◆ ACTIVITY: The number needed is how many lines of the data hold the string "question". Give that number and nothing more.

[EXTRACTED RECORDS — start]

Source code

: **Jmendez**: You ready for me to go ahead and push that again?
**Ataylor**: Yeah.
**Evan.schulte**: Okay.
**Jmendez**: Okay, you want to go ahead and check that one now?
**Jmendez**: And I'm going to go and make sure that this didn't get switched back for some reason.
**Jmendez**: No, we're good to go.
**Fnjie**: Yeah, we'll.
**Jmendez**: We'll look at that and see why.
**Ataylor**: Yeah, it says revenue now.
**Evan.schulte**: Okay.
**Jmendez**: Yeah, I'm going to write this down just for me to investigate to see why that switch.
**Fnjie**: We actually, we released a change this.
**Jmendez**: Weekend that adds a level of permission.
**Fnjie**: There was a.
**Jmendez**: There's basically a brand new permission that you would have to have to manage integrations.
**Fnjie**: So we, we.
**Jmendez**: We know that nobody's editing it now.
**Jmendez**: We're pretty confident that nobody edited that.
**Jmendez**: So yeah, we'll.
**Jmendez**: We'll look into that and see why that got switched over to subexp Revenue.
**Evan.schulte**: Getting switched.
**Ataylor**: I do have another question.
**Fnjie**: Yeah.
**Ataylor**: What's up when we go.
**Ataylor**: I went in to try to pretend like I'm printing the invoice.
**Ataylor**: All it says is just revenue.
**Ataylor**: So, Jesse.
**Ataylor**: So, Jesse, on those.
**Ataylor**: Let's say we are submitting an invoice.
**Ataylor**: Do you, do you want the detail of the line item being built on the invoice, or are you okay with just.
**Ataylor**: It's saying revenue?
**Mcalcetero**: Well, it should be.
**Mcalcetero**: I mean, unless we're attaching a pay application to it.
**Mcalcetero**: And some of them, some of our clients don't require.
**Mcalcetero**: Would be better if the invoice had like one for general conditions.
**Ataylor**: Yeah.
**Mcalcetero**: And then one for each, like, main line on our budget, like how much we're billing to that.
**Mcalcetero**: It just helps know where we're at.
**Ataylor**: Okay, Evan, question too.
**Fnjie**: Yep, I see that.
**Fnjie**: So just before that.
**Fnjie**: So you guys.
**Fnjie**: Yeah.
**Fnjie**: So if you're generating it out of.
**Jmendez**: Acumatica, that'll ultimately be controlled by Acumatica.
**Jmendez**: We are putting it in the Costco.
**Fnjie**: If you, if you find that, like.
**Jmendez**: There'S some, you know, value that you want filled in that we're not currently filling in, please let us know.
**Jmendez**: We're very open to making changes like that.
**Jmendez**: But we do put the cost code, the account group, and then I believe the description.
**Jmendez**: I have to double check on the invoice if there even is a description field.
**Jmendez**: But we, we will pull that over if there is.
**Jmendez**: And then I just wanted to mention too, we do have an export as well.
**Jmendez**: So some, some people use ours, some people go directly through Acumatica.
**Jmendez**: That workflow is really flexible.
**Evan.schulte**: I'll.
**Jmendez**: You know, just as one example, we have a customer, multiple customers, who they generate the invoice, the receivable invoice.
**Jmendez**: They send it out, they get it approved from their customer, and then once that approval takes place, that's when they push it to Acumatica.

[EXTRACTED RECORDS — finish]

◆ EXPECTED ANSWER: 2